Mary Boggs has been keeping up with the journey of Eric LaHaie, who has now completed his race across the Sahara Desert. Running in memory of former Crimson teammate Niall Murphy, LaHaie raised $13,000 for juvenile diabetes with his run.
Here’s what LaHaie emailed to Boggs:
The overall experience of raising funds and running the Sahara Race in Niall’s name has been a rewarding experience. For me it has helped a little with the pain of losing such a great friend. It reminded me daily (through donations) how many people loved and respected Niall, and at the same time missed him dearly just like me. He was such a great individual and we will never forget him, and this campaign was just one way of showing that.
The race itself was also very rewarding. I raced hard and really wanted to win, but I had one or two tough moments out on the course (de-hydration on Day 2 with cramps being the biggest) that set me back and kept me from the top spot. But I was happy with second place as I know I tired my hardest and put in a solid effort. The winner of the race was a good friend of mine from Hong Kong who I train with often. I felt it fitting that in a race where I was running to honor a friend, that I was running with and competing against a friend too. So very happy that Dan took the top spot if I couldn’t.
This is the the 3rd 250k desert race I have done, and I have also done a 100k desert race and 3 smaller 40-50k races in deserts as well. But I don’t only run across deserts, but I also do trail running, mountain ultras, adventure races, etc. I really started in 2008 when I moved to Hong Kong and my first ultra was a 100k trail / mountain race that same year across Hong Kong’s Machelose Trail called the the Oxfam Trailwalker. Since then I have done all kinds of events as mentioned above (including the 3 x 250k races and 3 x 100k races).

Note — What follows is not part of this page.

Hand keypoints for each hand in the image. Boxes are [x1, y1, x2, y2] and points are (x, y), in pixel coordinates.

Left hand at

My move into endurance running was really a lifestyle choice. I decided to stop drinking and going out late, and instead traded that in for getting up early on weekends and exploring all of Hong Kong wonderful outdoors (which very few people outside HK know about). Running was always my stress release, but now I let it become more. It is a way for me to explore the world and travel, which I love doing, and it was allowed me to push myself to new limits.

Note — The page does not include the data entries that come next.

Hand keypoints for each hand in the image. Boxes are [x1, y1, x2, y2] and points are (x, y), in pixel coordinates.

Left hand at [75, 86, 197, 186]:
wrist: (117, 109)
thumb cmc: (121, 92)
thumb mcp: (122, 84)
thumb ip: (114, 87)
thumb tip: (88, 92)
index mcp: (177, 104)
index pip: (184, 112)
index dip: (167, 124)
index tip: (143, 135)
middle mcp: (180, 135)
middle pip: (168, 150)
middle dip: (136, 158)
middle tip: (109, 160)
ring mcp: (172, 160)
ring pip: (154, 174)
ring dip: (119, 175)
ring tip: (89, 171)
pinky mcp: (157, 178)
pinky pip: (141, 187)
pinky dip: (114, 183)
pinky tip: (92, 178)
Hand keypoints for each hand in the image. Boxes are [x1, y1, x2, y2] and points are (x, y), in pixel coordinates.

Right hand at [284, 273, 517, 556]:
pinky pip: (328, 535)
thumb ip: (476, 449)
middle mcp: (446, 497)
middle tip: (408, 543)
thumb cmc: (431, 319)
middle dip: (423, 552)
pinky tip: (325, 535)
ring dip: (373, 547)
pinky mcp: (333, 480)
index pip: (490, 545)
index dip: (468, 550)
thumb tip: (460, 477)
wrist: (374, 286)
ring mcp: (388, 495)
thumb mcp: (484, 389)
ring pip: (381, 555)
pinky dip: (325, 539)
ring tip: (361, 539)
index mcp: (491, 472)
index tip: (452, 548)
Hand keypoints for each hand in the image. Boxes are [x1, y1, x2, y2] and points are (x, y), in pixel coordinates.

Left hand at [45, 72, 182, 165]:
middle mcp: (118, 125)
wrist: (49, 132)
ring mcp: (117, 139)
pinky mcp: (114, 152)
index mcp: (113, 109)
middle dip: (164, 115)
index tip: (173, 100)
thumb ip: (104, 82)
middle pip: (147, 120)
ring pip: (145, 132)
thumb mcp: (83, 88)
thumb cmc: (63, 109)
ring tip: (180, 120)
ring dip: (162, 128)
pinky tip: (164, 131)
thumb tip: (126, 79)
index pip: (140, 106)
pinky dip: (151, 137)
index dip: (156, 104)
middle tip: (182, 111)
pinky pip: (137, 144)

I am hooked indeed, and on my flight back from the Egypt to Hong Kong today (less than 48 hours after completing the race), I started thinking about what’s next. I think UTMB 2012 maybe, which is 100 miles across the French and Swiss Alps. If I can’t get into that, as registration is limited, than another 100-miler in Leadville, Colo., maybe. (A) 100-mile race (straight) is something I have never done, so time to check it off the list!